TensorFlow on the Grid
The CPU version of TensorFlow does not need any special setup -- the commands for installing on Ubuntu should also work on the grid.
For GPU, our current version of CUDA on the grid is 9.1, while the compiled versions expect CUDA9.0. To get around this, follow the instructions to install the built versions at https://github.com/mind/wheels/releases.
If your program crashes with a warning stating that the GPU is already in use, this may be because you have a lot of CPU-based computation before using the GPU (assuming you reserved a GPU according to GPUs on the Grid). To get around this, you can claim a GPU earlier by making a tf.Session object as soon as possible in your code.

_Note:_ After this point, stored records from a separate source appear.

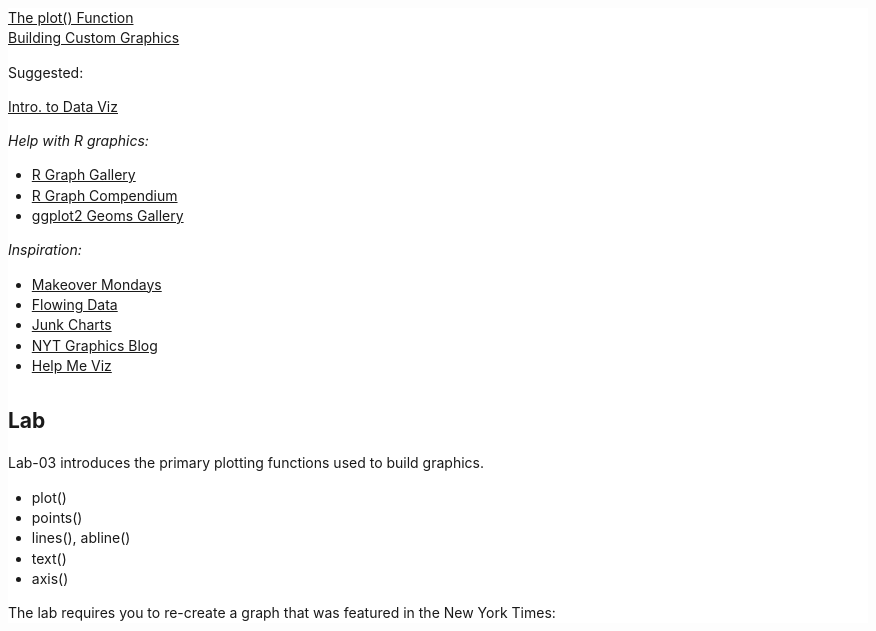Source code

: [The plot() Function](http://ds4ps.org/dp4ss-textbook/p-061-plot-basics.html)  
[Building Custom Graphics](http://ds4ps.org/dp4ss-textbook/p-062-customized-graphics.html)

Suggested:

[Intro. to Data Viz](http://ds4ps.org/dp4ss-textbook/p-060-intro-to-data-viz.html)

*Help with R graphics:*

* [R Graph Gallery](https://www.r-graph-gallery.com/)  
* [R Graph Compendium](http://shinyapps.org/apps/RGraphCompendium/index.php)  
* [ggplot2 Geoms Gallery](https://ggplot2.tidyverse.org/reference/)  

*Inspiration:*

* [Makeover Mondays](http://www.makeovermonday.co.uk/gallery/)  
* [Flowing Data](http://flowingdata.com/)  
* [Junk Charts](http://junkcharts.typepad.com/junk_charts/)  
* [NYT Graphics Blog](http://kpq.github.io/chartsnthings/)  
* [Help Me Viz](https://twitter.com/HelpMeViz)  

## Lab

Lab-03 introduces the primary plotting functions used to build graphics.

* plot()  
* points()  
* lines(), abline()    
* text()  
* axis()  

The lab requires you to re-create a graph that was featured in the New York Times:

To use tensorboard, you'll need to tunnel (port forward) through both `login` and the node itself with the `-L` flag and ensure that the environment has tensorboard installed. Here's an example (using ssh keys):
anywhere:~$ ssh login -L 1234:localhost:1234 login.clsp.jhu.edu:~$ ssh c05 -L 1234:localhost:1234 c05:~$ source ~/env/with/tensorboard/bin/activate (tensorboard) c05~$: tensorboard --port=1234 --logdir=.
Next, go to
localhost:1234 in your browser. More information on exact Tensorboard usage or port forwarding can be found elsewhere online.